Source document
______________________________

As the ongoing COVID-19 pandemic thrusts the economy into a nosedive, many have found it increasingly difficult to punctually pay the rent. Relief is available for those who are struggling and we will go over the basics. Here are a couple of ideas for you to survive the ongoing crisis:
Assess Your Budget Plan:
If you are having trouble paying your rent while you still have a job and a consistent source of income, then perhaps you need to have a moment of honest self-accountability. Either the problem is with how much money you are making or how much money you are spending. If you feel that the money you are making should enable you to pay the rent, then you need to come up with a better budget plan that cuts out all the indulgences so that you can invest your limited monetary resources in all the essentials instead. However, the fact also could be that your income is simply not sufficient to meet all your living needs.
Creating a budget plan based on your needs will be a great first step. This financial insight can provide you the proper map you need to manage your money in the best way for your situation. You may want to consider professional help if you are struggling to create a budget plan on your own. Experts have the years of experience within that field to show you the best ways you can create a budget. There are also tools online, and apps on your phone that can assist as well. You have a variety of tools, make sure you use them!
Communicate with Your Landlord:
Choose the path of diplomacy rather than the path of war. It’s important to tell your landlord that you have been hitting hard times, especially when there is an ongoing pandemic that has been affecting business. Laws have been put in place to prevent evictions, but it is still important that you open up communication with your landlord on this matter so that it does not become an even bigger issue later on.
Develop an Awareness of Rights:
As a tenant, you have a certain set of rights that you are entitled to and it’s important for you to know them so that you are not taken advantage of by your landlord or anyone else.There are many sources that you can use to educate yourself about the rights that you have as a tenant. This includes:
- Eviction Lab gives you details of all the latest eviction policies: COVID-19 and Changing Eviction Policies Around the Nation (evictionlab.org)
- Information on rental relief and tenant’s rights is also available on the US Housing & Urban Development (HUD) Department (hud.gov)
- Regional Housing Legal Services (RHLS): Eviction Moratorium Maps – RHLS
- Community Resources | Just Shelter
Explore the Different Rent Relief Options:
There are several rental options you can explore if you have trouble paying your rent. The first thing we recommend you do is consult the National Low Income Housing Coalition (Rental Assistance | National Low Income Housing Coalition (nlihc.org) and they can tell you about the rental relief initiatives in your locality. In addition, you can also consult 211.org as well as the Fannie Mae Disaster Response Network (Disaster Resiliency and Relief | Fannie Mae)
One popular program that has been created as a result of COVID-19 is the Emergency Rental Assistance program (ERAP). This program is a part of the Consolidated Appropriations Act of 2020. $21.5 billion is available for households that cannot pay rent and utilities. These federal funds will be provided to states, local governments, indian tribes, and U.S. Territories directly. This means that each locality has their own obligation to create an assistance program and allocation plan for the funds they receive.
You can also find available resources through a quick internet search. Organizations have compiled lists of existing rental assistance opportunities by state which can be easily found online. You can use these lists as a reference when talking to your local public housing authority (PHA) about housing assistance near you.
It can be a challenge handling rent, especially during unprecedented times. Besides handling your own finances, there are programs that can help. There are a variety of assistance options available. The best place to start looking for housing assistance is with your local public housing authority (PHA). Here they can provide you information about federal, state, and local program availability! Once you have that information you can begin the process of finding rental assistance options that are right for your situation!

______________________________

Raw data

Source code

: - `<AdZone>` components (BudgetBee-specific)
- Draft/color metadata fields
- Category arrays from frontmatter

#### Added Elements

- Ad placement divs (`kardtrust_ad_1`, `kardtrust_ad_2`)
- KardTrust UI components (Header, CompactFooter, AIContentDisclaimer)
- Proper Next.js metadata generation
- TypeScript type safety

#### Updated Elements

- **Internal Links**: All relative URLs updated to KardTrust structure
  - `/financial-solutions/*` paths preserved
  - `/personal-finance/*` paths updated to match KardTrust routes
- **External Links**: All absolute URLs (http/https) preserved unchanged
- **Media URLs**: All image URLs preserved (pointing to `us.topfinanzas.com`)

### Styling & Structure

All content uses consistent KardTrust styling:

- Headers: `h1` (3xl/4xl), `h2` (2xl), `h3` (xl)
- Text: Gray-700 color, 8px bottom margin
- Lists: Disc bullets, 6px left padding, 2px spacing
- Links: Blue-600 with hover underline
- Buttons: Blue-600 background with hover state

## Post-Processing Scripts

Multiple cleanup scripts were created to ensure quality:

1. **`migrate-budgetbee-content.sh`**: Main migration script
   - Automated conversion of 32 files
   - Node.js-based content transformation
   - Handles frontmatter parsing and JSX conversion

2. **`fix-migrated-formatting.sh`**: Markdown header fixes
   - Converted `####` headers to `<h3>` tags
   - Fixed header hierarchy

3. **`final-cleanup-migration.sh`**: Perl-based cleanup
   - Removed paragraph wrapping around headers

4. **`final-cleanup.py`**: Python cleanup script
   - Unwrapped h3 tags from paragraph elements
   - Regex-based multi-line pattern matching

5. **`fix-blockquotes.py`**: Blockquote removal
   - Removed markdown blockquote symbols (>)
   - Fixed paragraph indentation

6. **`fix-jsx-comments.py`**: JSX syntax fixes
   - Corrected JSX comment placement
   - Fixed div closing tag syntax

______________________________

Exercise set
1) Using the rent relief guide, explain in one to three sentences why a tenant should talk to the landlord about money trouble even though laws have been put in place to prevent evictions.
2) According to the rent relief guide, how much money does the Emergency Rental Assistance program make available to households that cannot pay rent and utilities?

Written responses
1) The guide says a tenant should open up communication with the landlord so that falling behind on rent does not become an even bigger issue later on. It also notes that telling the landlord about hard times is especially important during a pandemic that has been affecting business.

2) $21.5 billion.